To find the values within the right diagonal, we find the values where the sum of index i + j equals array.length-1
. To write it out more clearly, using a single index i
, we can find values along the right diagonal using n-1-i
, where n
equals array.length
.
As we increment i
by one while iterating the matrix, we first start at row zero where i=0
so n-1-i = 4-1-0 = 3
that is, the top-right corner at (0,3)
which is represented by (i, n-1-i)
. Following this logic we can move to the next row where i=1
and see n-1-1 = 4-1-1 = 2
which represents the cell one unit to the left and one unit down (1, 2)
. Continuing along this path until reaching the bottom-left corner.
(0, 3) = 0 + 3 = 3
(1, 2) = 1 + 2 = 3
(2, 1) = 2 + 1 = 3
(3, 0) = 3 + 0 = 3
After summing both diagonals, the function can return the absolute difference of the diagonals to reach our desired solution. The logic below passes the HackerRank test cases.
public class Matrix {
// O(n) time | O(1) space
public static int diagonalDiff(int[][] arr) {
int n = arr.length;
int leftDiagonal = 0, rightDiagonal = 0;
for (int i = 0; i < n; i++) {
leftDiagonal += arr[i][i];
rightDiagonal += array[i][n-1-i];
}
return Math.abs(leftDiag - rightDiag);
}
}
The question could also use a List
interface to maintain the sequence of integers. The function signature would look different as it will use List<List<Integer>> arr
and accessing elements in a 2D list looks like: arr.get(i).get(j)
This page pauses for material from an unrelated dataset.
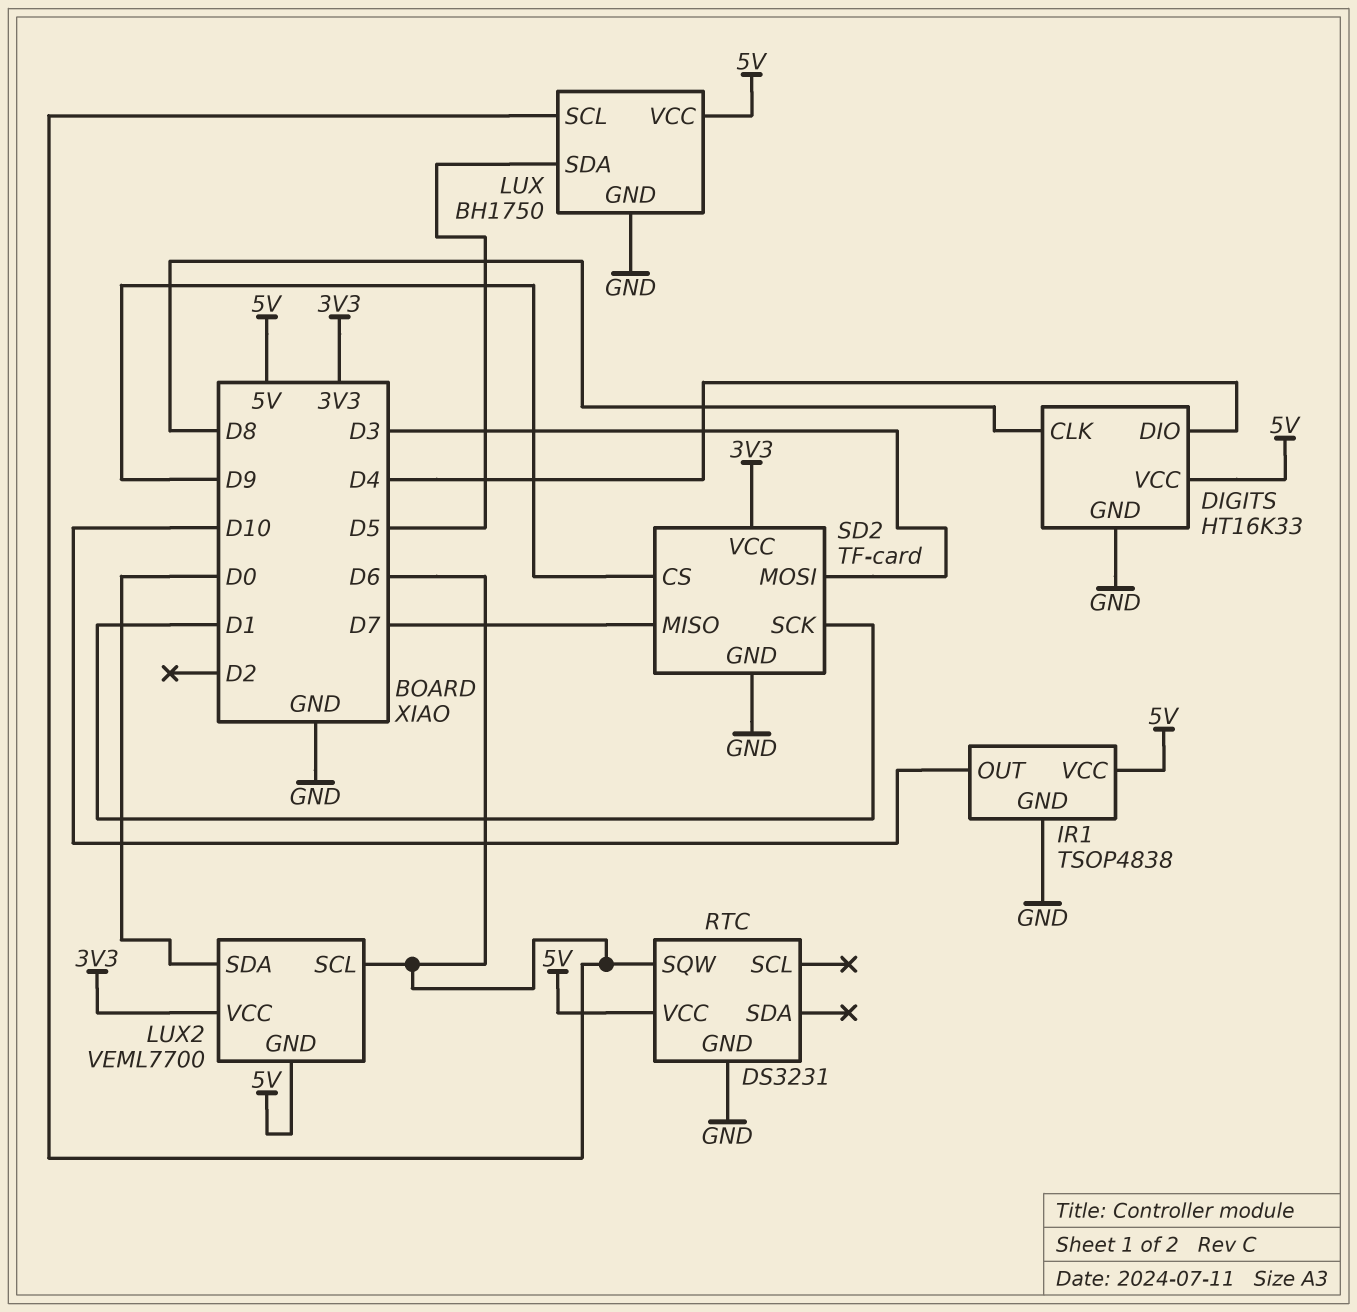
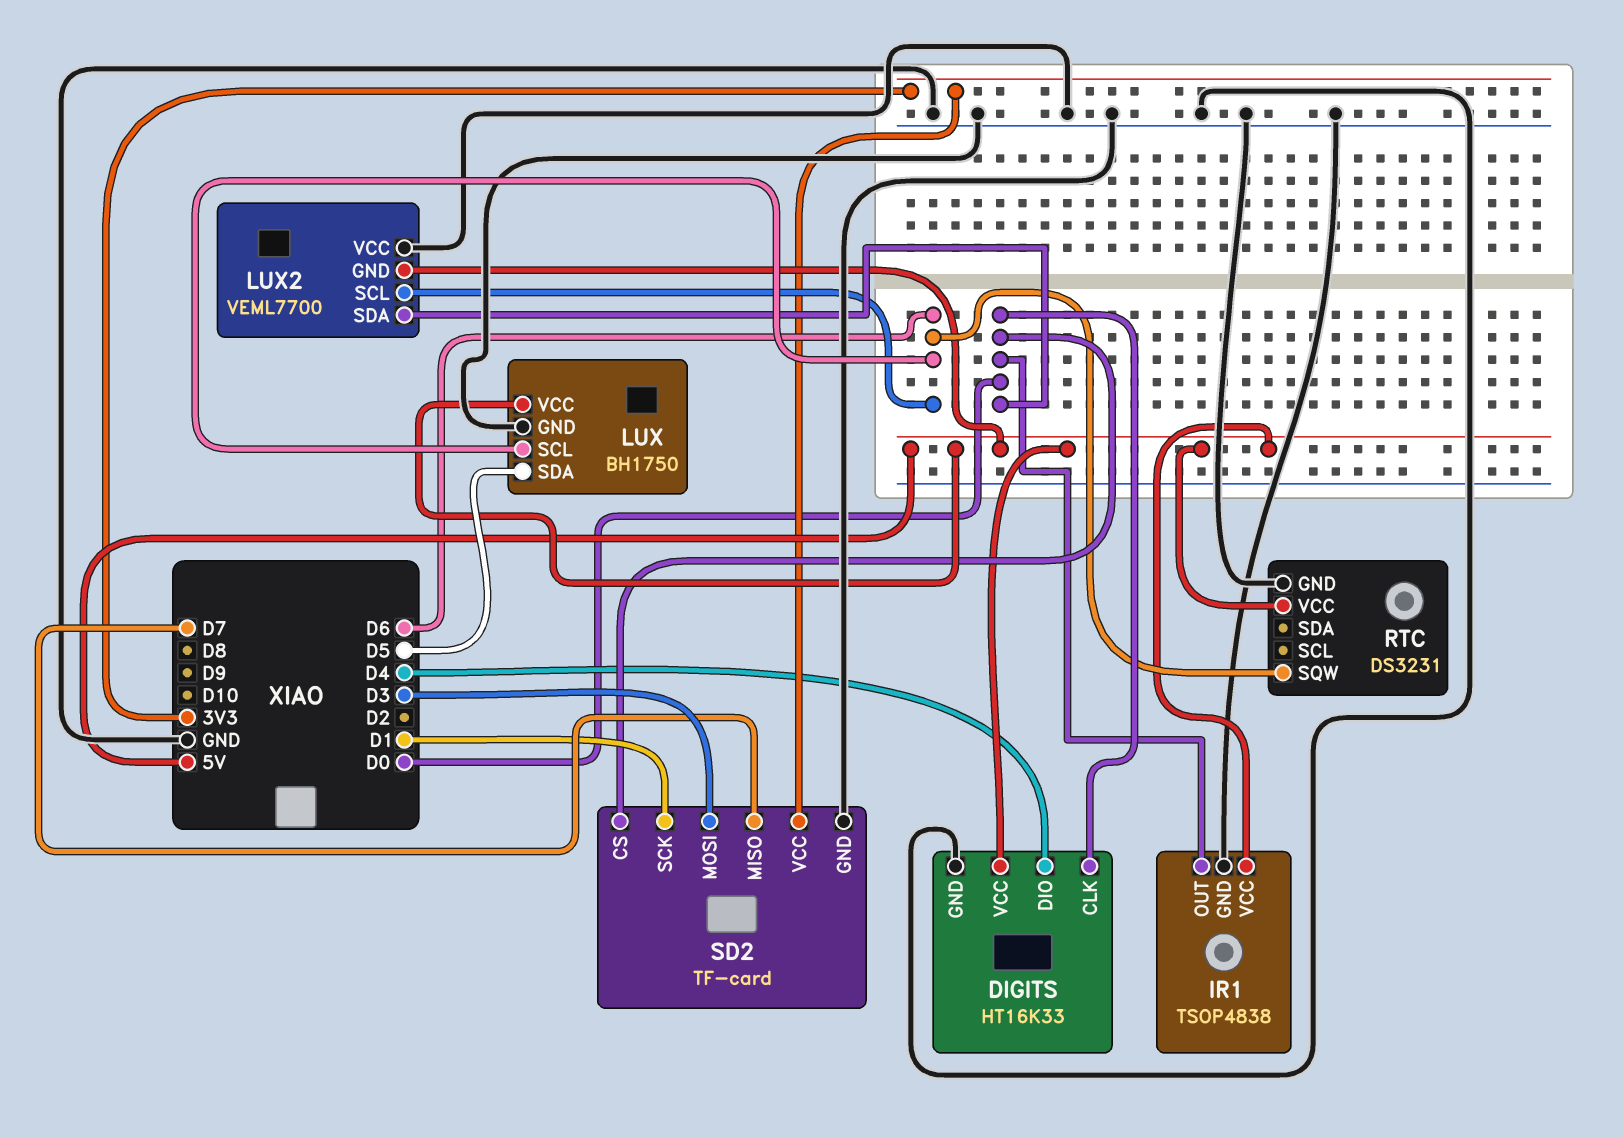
DIGITS pin CLK: D8 -> D0
IR1 pin OUT: D10 -> D0
LUX2 pin VCC: 3V3 -> GND
SD2 pin CS: D9 -> D0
. The same algorithm can be used, its just a slightly different data structure than int[][]
to hold the input matrix.
Calculate the Diagonal Sum
Given a square matrix, return the sum of the matrix diagonals.
Only include the sum of all the elements on the primary diagonal and all the elements on the secondary diagonal that are not part of the primary diagonal.
public class Matrix {
// O(n) time | O(1) space
public static int diagonalSum(int[][] arr) {
int n = arr.length;
int sum = 0;
for (int i = 0; i < n; i++) {
// if the indexes are equal, only add the value from one diagonal
if (i == n-1-i) {
sum += arr[i][i];
} else {
sum += arr[i][i] + arr[i][n-1-i];
}
}
return sum;
}
}
Outro
This article should prepare you for finding the diagonals of any square matrix and calculating the diagonal difference or sum. Thanks for reading!
Linear algebra 101: When a square matrix has its left diagonal values equaling
1
and the other values (everything but the left diagonal) equaling0
, the matrix is said to be Linearly Independent. To obtain only 1s and 0s in your square matrix, you will need to perform row-reduction which is outside the scope of this article but food for thought!